Predicting Case Shiller Index Using Publicly available data from FRED
The primary objective of this study is to build a model to predict the nation-wide US house prices with national Case -Shiller Index as a reference pointer for overall house price trend.
- Consumer Price Index CPI - https://fred.stlouisfed.org/series/CPIAUCSL
- Unemployment rate - https://fred.stlouisfed.org/series/UNRATE
- 30-Year Fixed Rate Mortgage - https://fred.stlouisfed.org/series/MORTGAGE30US
- Gross Domestic Product - https://fred.stlouisfed.org/series/GDP
- Total Unit Labor Cost - https://fred.stlouisfed.org/series/LCULMN01USQ661S
- Personal current taxes: State and local: Property taxeshttps://fred.stlouisfed.org/series/S210401A027NBEA
- Employment-Population Ratio - https://fred.stlouisfed.org/series/EMRATIO
- NASDAQ Composite Index - https://fred.stlouisfed.org/series/NASDAQCOM
- Disposable Personal Income - https://fred.stlouisfed.org/series/DSPI
- Rental Vacancy Rate - https://fred.stlouisfed.org/series/RRVRUSQ156N
- Monthly Supply of New Houses - https://fred.stlouisfed.org/series/MSACSR
- New Privately-Owned Housing Units Completed - https://fred.stlouisfed.org/series/COMPUTSA
The above mentioned data was imported and the date was parsed and converted to panda datetime and used as the index of the dataframe. The time-step of the target i.e. Case shiller index is a month thus all the data is preferably collected in this format, if the frequency of the data is higher than monthly, monthly data is used and the rest is discarded. However if the frequency is lower than monthly. Monthly data was filled in using linear interpolation. Quarterly data like GDP were linearly interpolated.
Lagged features expect for the past target variable itself. This will help analyse the target variables dependence on the lagged features (past 1 month ). Converting Timeseries forecasting problem to Supervised Learning.:
Target feature: Inflation adjusted National Case Shiller index was used as the target variable in the regression approach as it showed better results than using vanilla National CS index.
Lagged feature: All the features used in the regression analysis were lagged features all shift by two months. That is second last month’s features were used to predict the target variable. This will allow us to predict two months into the future. The previous value of the target variable were not used so as to better study the impact of the factors on the Case shiller index.

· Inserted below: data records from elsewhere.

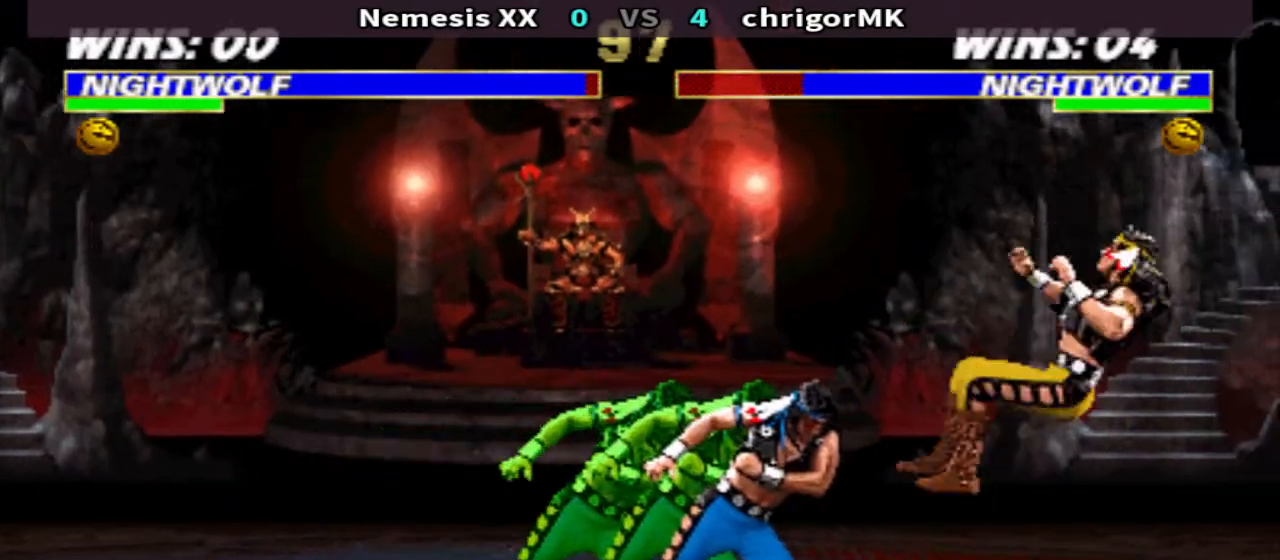
{"buttons": ["TRIANGLE", "DPAD_DOWN", "DPAD_RIGHT"], "events": [[333, "DPAD_DOWN", "down"], [333, "DPAD_RIGHT", "down"], [400, "TRIANGLE", "down"]]}
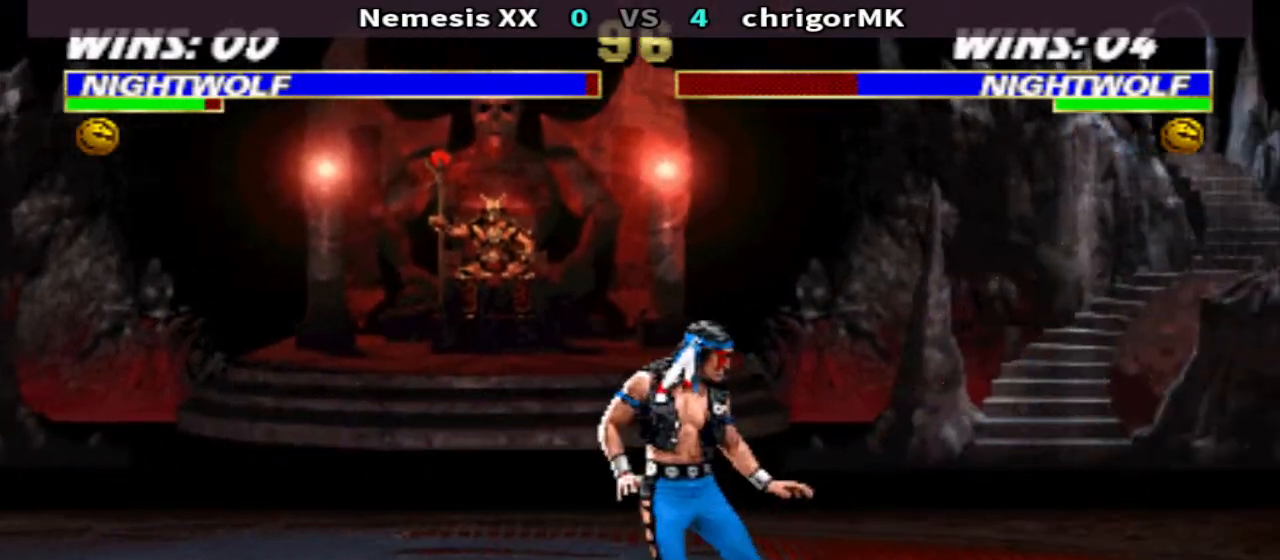
{"buttons": ["TRIANGLE", "DPAD_DOWN", "DPAD_RIGHT"], "events": []}
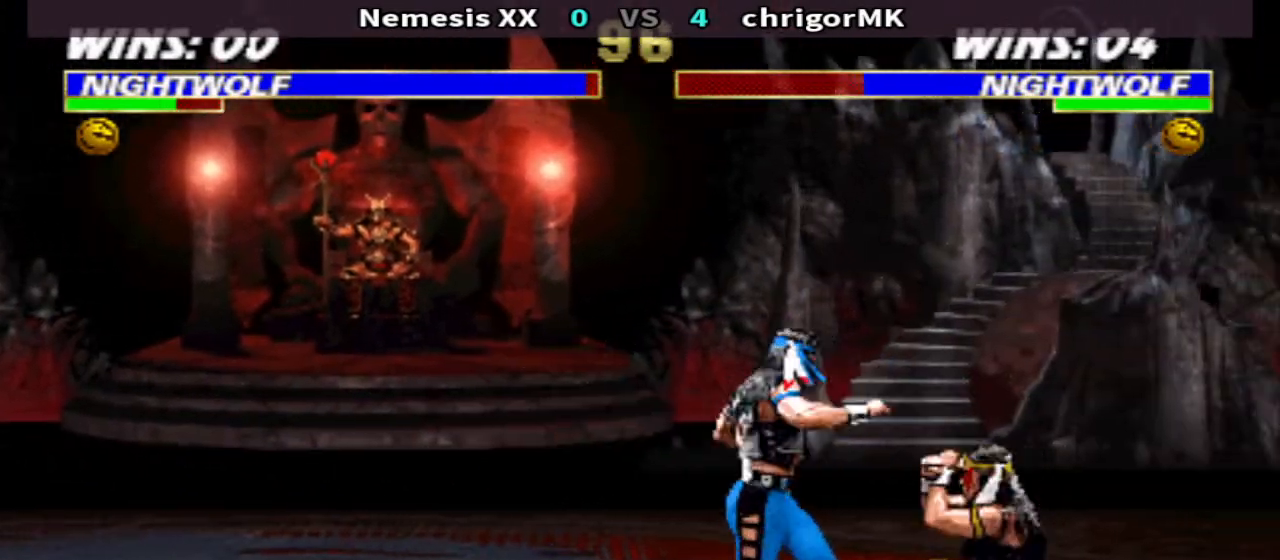
{"buttons": ["DPAD_RIGHT"], "events": [[167, "DPAD_DOWN", "up"], [233, "TRIANGLE", "up"], [300, "SQUARE", "down"], [333, "SQUARE", "up"], [433, "SQUARE", "down"], [500, "SQUARE", "up"]]}
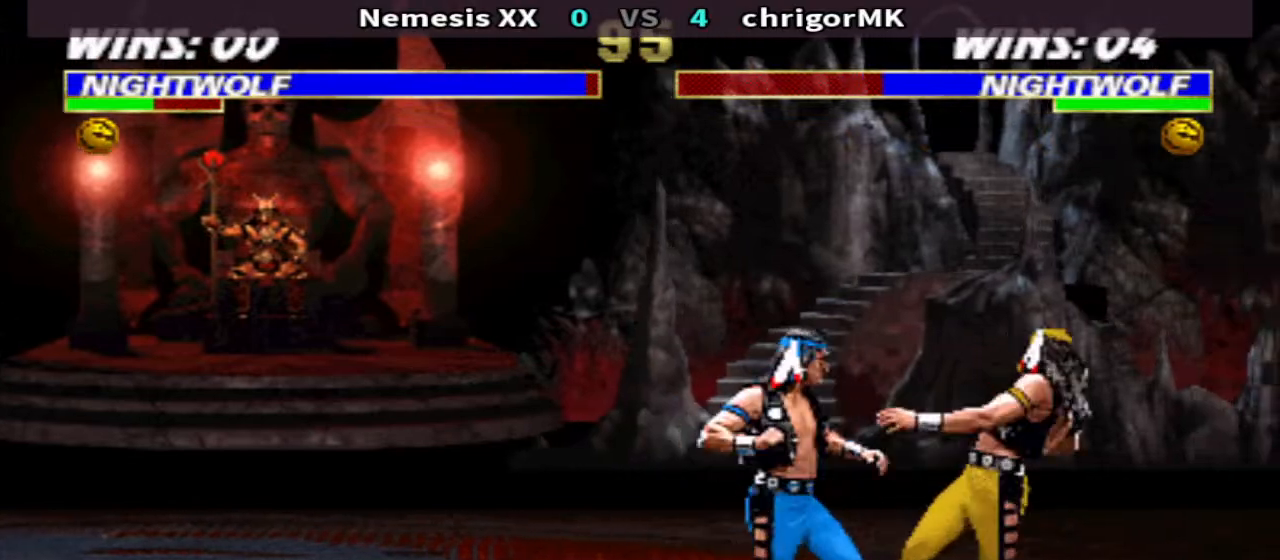
{"buttons": ["DPAD_DOWN"], "events": [[67, "SQUARE", "down"], [133, "SQUARE", "up"], [200, "SQUARE", "down"], [267, "DPAD_DOWN", "down"], [267, "SQUARE", "up"], [333, "DPAD_LEFT", "down"], [333, "DPAD_RIGHT", "up"], [367, "CROSS", "down"], [400, "DPAD_DOWN", "up"], [433, "CROSS", "up"], [433, "DPAD_LEFT", "up"], [467, "DPAD_DOWN", "down"]]}
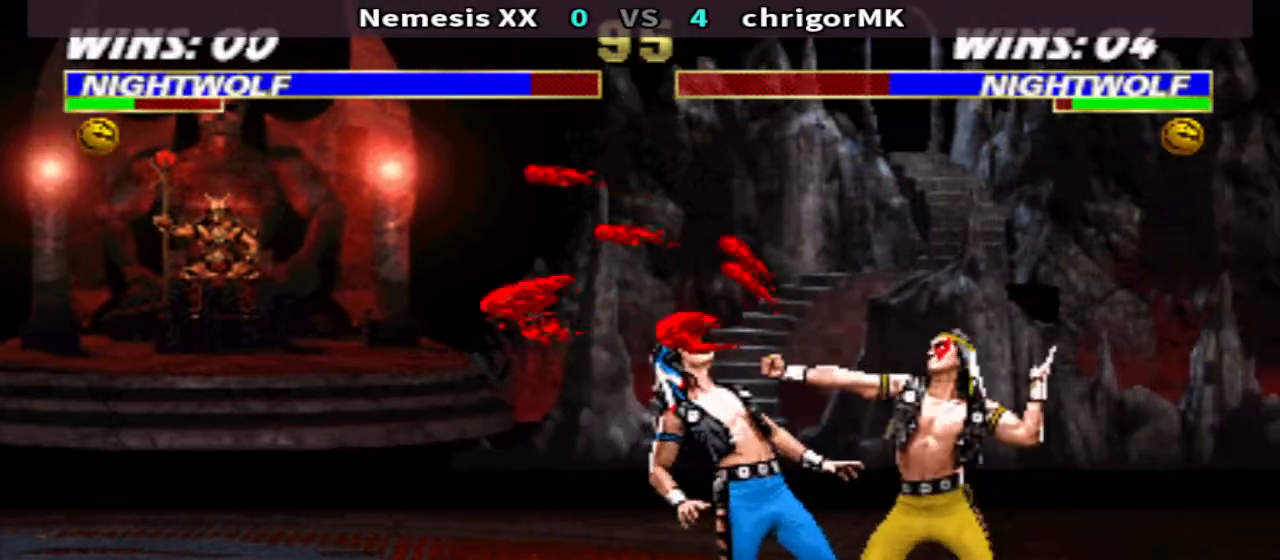
{"buttons": ["DPAD_DOWN", "DPAD_LEFT"], "events": [[33, "DPAD_LEFT", "down"], [33, "SQUARE", "down"], [100, "DPAD_DOWN", "up"], [100, "SQUARE", "up"], [167, "SQUARE", "down"], [233, "DPAD_LEFT", "up"], [267, "SQUARE", "up"], [367, "DPAD_DOWN", "down"], [467, "DPAD_LEFT", "down"]]}
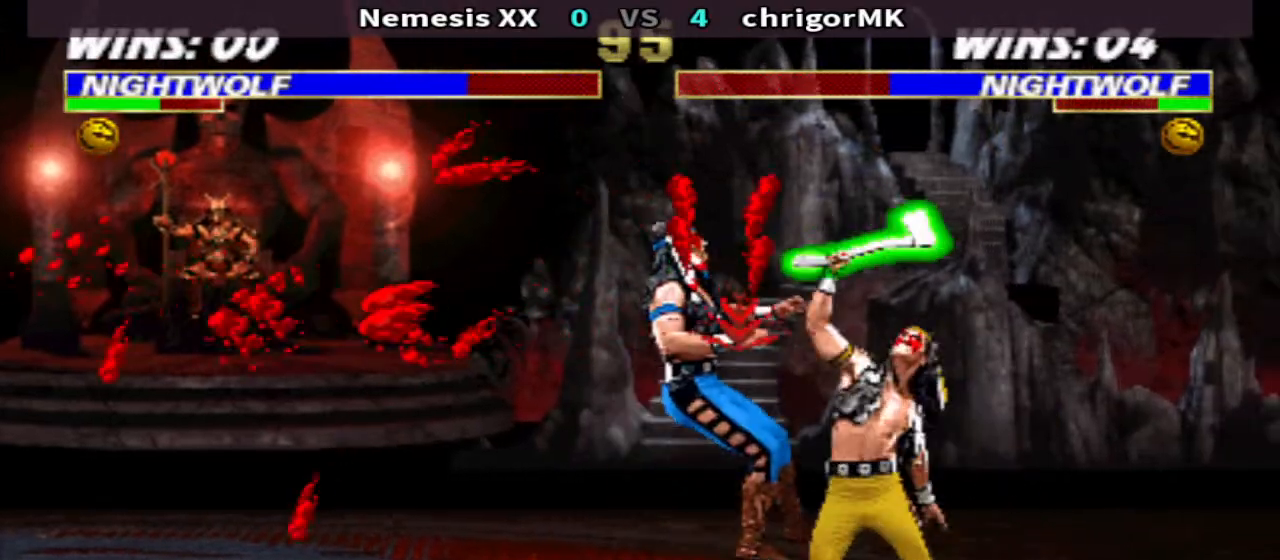
{"buttons": [], "events": [[33, "DPAD_DOWN", "up"], [167, "SQUARE", "down"], [200, "DPAD_LEFT", "up"], [267, "SQUARE", "up"]]}
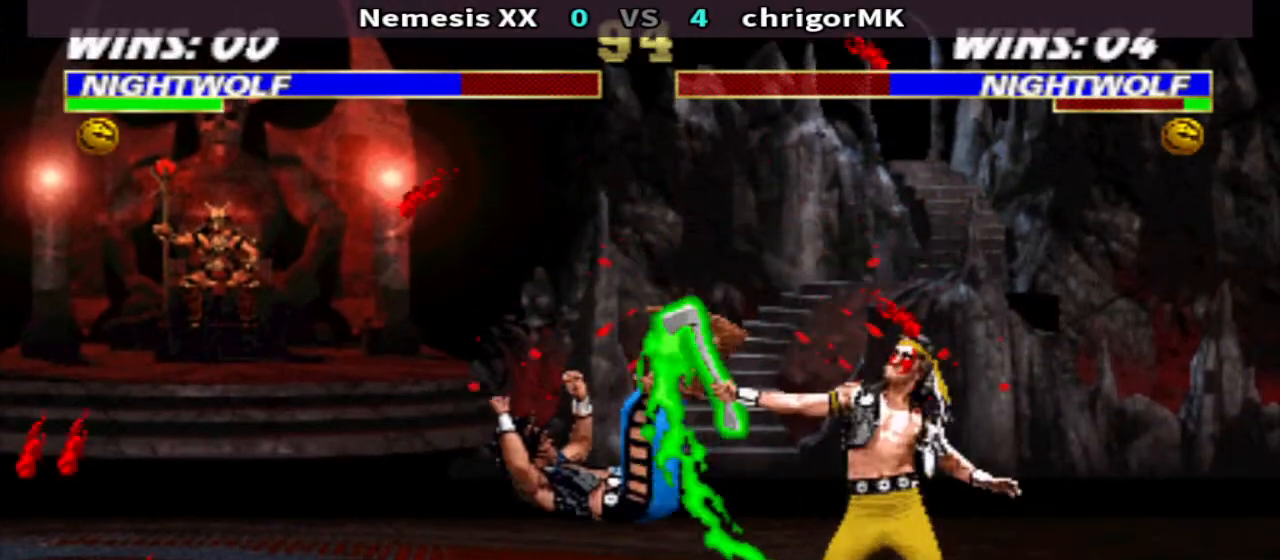
{"buttons": ["SQUARE", "R1", "DPAD_LEFT"], "events": [[167, "DPAD_DOWN", "down"], [233, "R1", "down"], [267, "DPAD_LEFT", "down"], [333, "DPAD_DOWN", "up"], [500, "SQUARE", "down"]]}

Vector Autoregression (VAR) is a forecasting algorithm that can be used when two or more time series influence each other. That is, the relationship between the time series involved is bi-directional
Darts Library : Darts is a Python library for easy manipulation and forecasting of time series. It contains a variety of models, from classics such as ARIMA to deep neural networks.